__What the task requires__.
Leaving out every picture, copy the lines of the data exactly, from the first through the line containing "Decomposition temperature Not available.".

=== Section Start ===

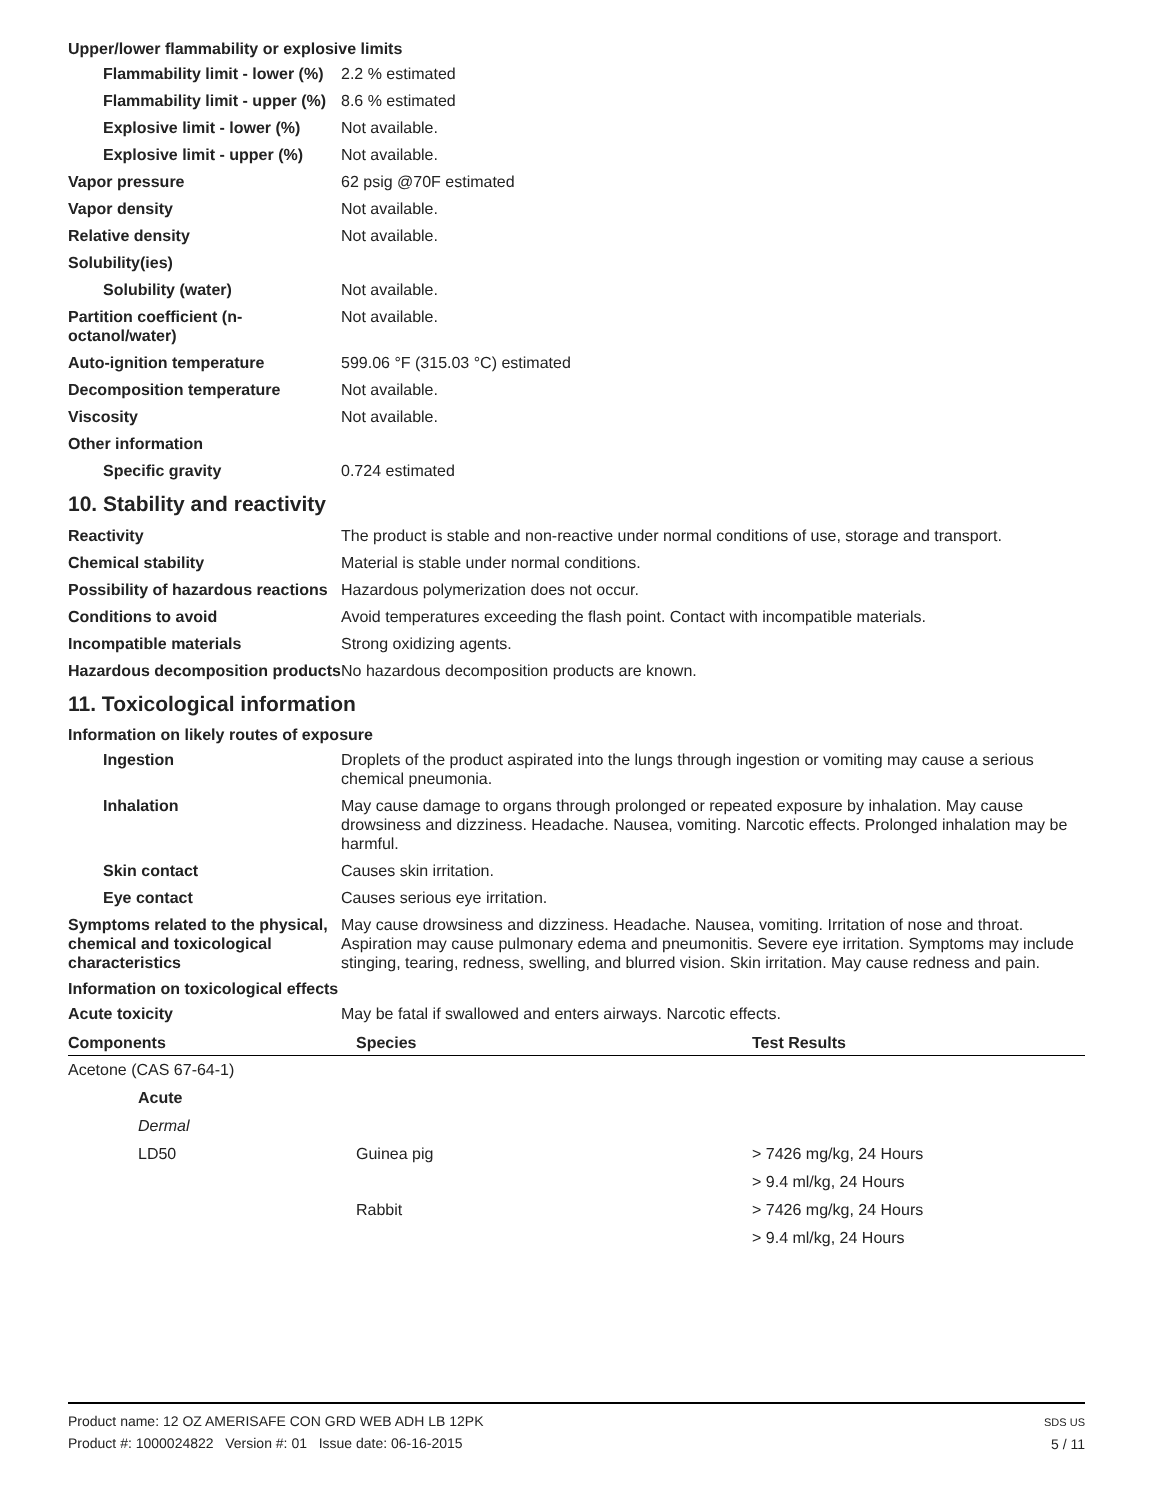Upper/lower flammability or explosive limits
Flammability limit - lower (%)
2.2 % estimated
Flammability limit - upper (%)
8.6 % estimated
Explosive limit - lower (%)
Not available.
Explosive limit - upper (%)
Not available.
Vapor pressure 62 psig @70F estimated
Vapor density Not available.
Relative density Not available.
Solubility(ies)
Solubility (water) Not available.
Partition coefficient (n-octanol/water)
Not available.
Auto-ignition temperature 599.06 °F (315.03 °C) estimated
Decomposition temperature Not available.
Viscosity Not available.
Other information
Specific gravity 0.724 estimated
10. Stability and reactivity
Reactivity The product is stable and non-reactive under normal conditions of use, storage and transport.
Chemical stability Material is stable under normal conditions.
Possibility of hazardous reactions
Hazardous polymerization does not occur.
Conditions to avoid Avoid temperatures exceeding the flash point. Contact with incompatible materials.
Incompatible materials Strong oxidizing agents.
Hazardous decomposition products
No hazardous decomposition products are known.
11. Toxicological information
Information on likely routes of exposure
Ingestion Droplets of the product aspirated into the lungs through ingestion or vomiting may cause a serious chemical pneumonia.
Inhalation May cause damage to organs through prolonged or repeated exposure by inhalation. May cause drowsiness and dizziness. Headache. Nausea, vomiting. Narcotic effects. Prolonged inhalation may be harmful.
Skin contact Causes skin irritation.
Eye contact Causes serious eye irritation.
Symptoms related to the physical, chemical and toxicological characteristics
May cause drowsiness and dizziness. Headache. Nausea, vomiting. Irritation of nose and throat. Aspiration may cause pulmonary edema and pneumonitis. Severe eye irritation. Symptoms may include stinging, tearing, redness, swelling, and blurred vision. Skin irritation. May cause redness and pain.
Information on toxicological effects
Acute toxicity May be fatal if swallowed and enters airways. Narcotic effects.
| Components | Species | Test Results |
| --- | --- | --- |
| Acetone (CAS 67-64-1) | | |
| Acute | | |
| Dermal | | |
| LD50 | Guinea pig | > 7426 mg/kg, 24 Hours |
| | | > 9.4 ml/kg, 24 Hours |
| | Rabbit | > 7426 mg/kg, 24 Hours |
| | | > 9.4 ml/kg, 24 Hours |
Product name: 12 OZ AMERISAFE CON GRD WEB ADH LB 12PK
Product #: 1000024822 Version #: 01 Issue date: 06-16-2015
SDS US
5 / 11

=== Section End ===

__Response below__.
Upper/lower flammability or explosive limits
Flammability limit - lower (%)
2.2 % estimated
Flammability limit - upper (%)
8.6 % estimated
Explosive limit - lower (%)
Not available.
Explosive limit - upper (%)
Not available.
Vapor pressure 62 psig @70F estimated
Vapor density Not available.
Relative density Not available.
Solubility(ies)
Solubility (water) Not available.
Partition coefficient (n-octanol/water)
Not available.
Auto-ignition temperature 599.06 °F (315.03 °C) estimated
Decomposition temperature Not available.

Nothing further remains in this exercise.